The study revealed that even apps like Disney and Samsung are using users’ information and sharing it with other applications, without the users’ knowledge and permission. Both Samsung and Disney use SDKs that are built by Baidu (Chinese search giant) and Salmonads (analytics firm), which share information among applications and on their servers by storing data locally on the phones. The researchers are witnessed that some of the applications using Baidu SDK were stealing data from users for their own benefits. The private data of users is then sold to marketers, advertising agencies and in some cases for illegal purposes. According to the researchers,
“We tested our pipeline on more than 88,000 apps and
discovered a number of vulnerabilities, which we responsibly disclosed. These apps were downloaded from the
U.S. Google Play Store and include popular apps from
Along with this, researchers found a number of other vulnerability points too. For instance, some apps can even send the unique MAC addresses of the users’ networking chip and router, its SSID and the wireless access point. Serge Egelman who is the research director of the Usable Security and Privacy Group at the International Computer Science Institute (ICSI) said, “It’s pretty well-known now that’s a pretty good surrogate for location data”, while presenting the study.

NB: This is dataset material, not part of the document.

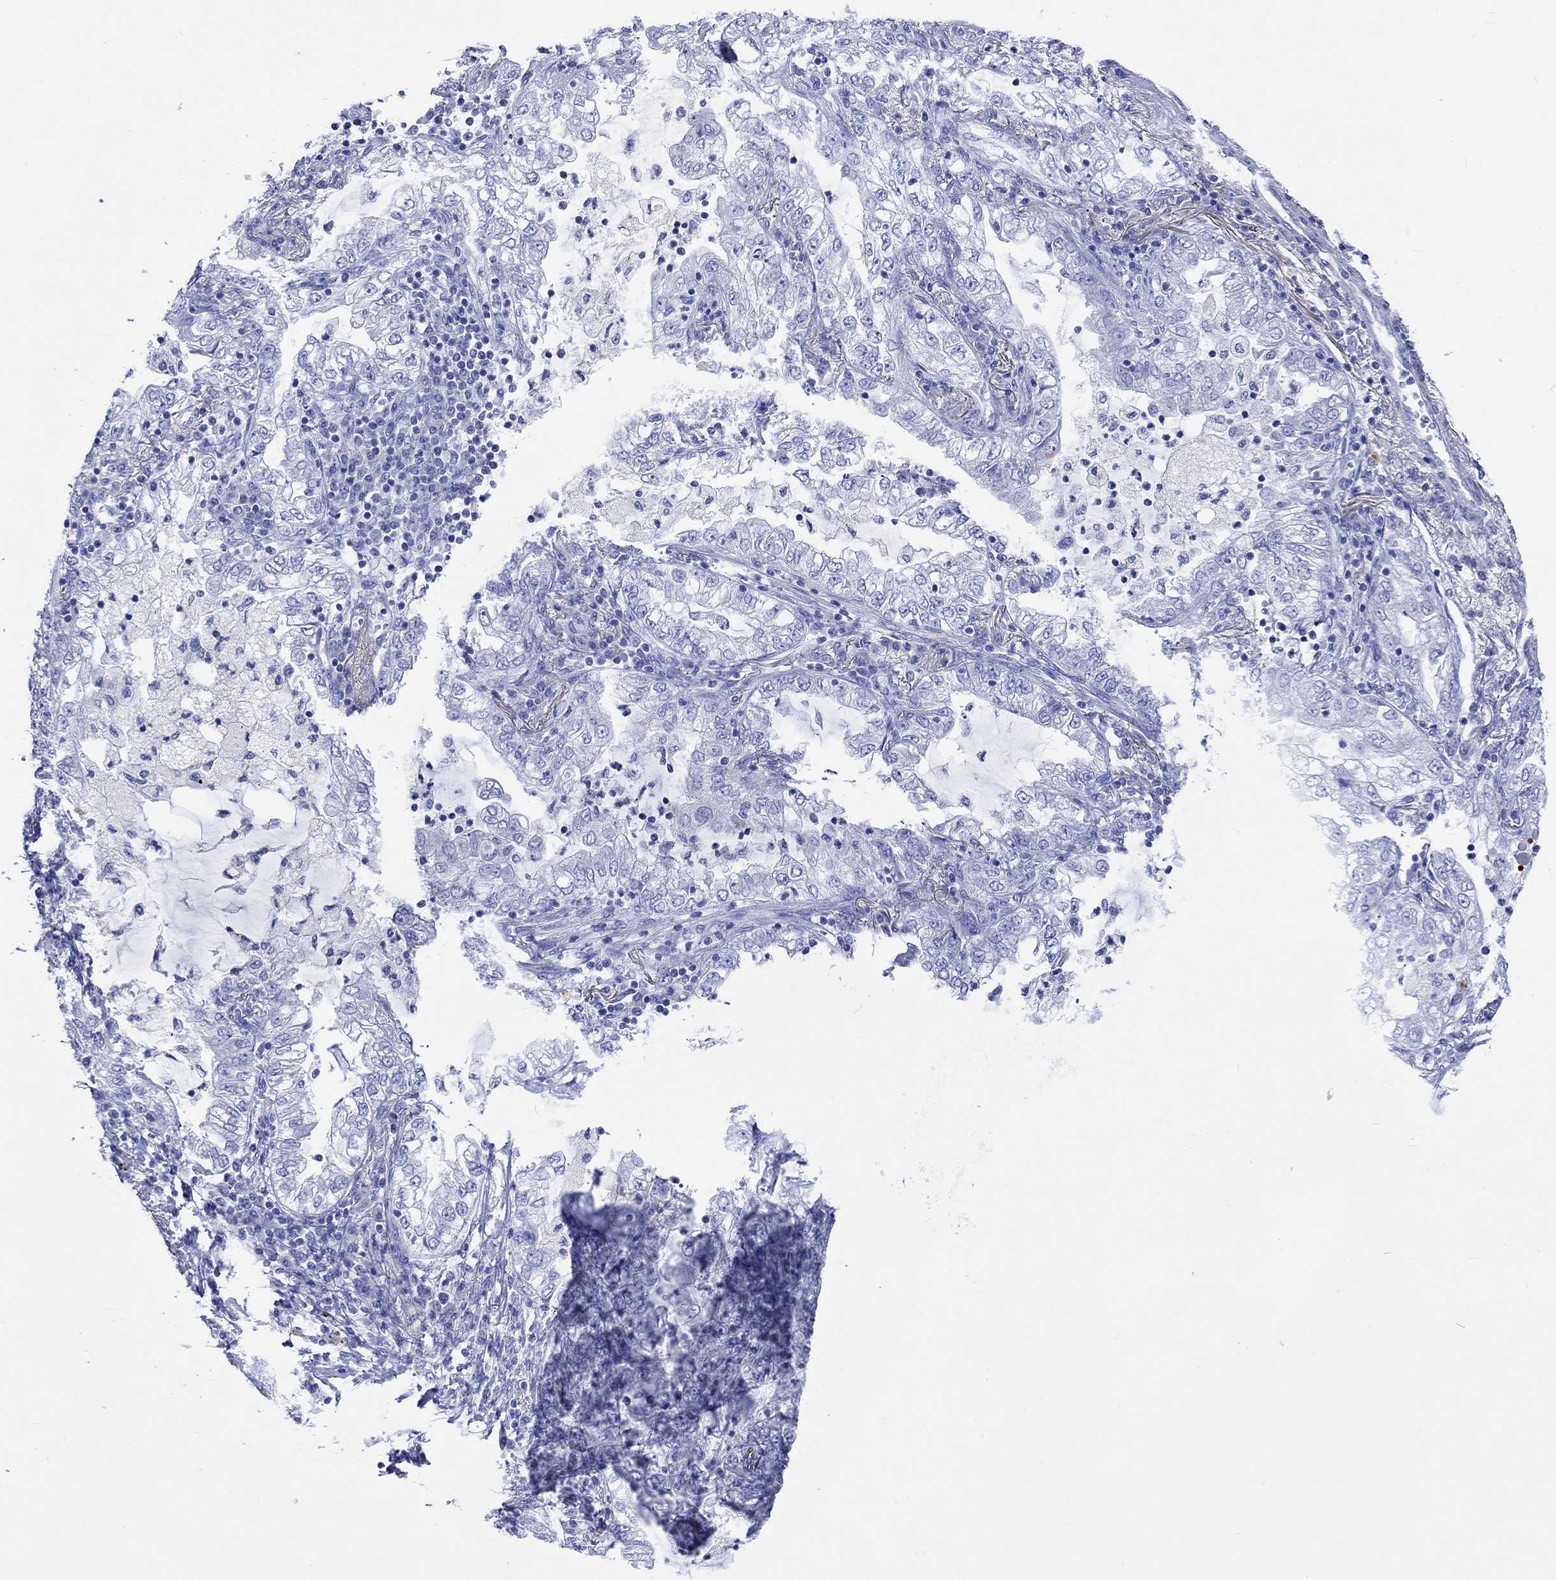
{"staining": {"intensity": "negative", "quantity": "none", "location": "none"}, "tissue": "lung cancer", "cell_type": "Tumor cells", "image_type": "cancer", "snomed": [{"axis": "morphology", "description": "Adenocarcinoma, NOS"}, {"axis": "topography", "description": "Lung"}], "caption": "DAB (3,3'-diaminobenzidine) immunohistochemical staining of human adenocarcinoma (lung) demonstrates no significant expression in tumor cells. Brightfield microscopy of immunohistochemistry (IHC) stained with DAB (brown) and hematoxylin (blue), captured at high magnification.", "gene": "CPLX2", "patient": {"sex": "female", "age": 73}}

The study also shed light on the photo app, Shutterfly. Although Shutterfly has previously denied the fact that it collects data of its users without getting permission, it was discovered that the application sends real-time GPS coordinates of the users to its servers. All of this happens without the user giving tracking permission to the application or having any knowledge about this.
On a flipside, as the researchers have shared their concerns about the privacy issues with Google – it is expected that Android Q will have them fixed. Unfortunately, any Android phone that will not be updated to the new software will remain vulnerable to this privacy attack. It is interesting to note here that the majority of Android phones never update to the latest software version. For instance, till May of 2019 – merely 10.4% of the Android devices were running on the latest Android P software.
Google has declined to make any comments about the vulnerabilities of its Android software but it is high time that the tech giant takes responsibility and provides its users with privacy and security of their personal data.
For an average user, who is not tech-savvy and has no idea about what is happening behind-the-scenes, it is truly devastating. The sensitive information can be manipulated, used and shared with anyone – which is a breach of privacy and security.
PrivacyCon is annual event, hosted by FTC. The fourth annual PrivacyCon event was held on June 27, 2019 where researches were presented on a vast number of security issues and privacy problems that consumers face in the digital world. One of the studies that was presented during the event was ‘50 Ways to Leak Your Data: An Exploration of Apps’ Circumvention of the Android Permissions System’.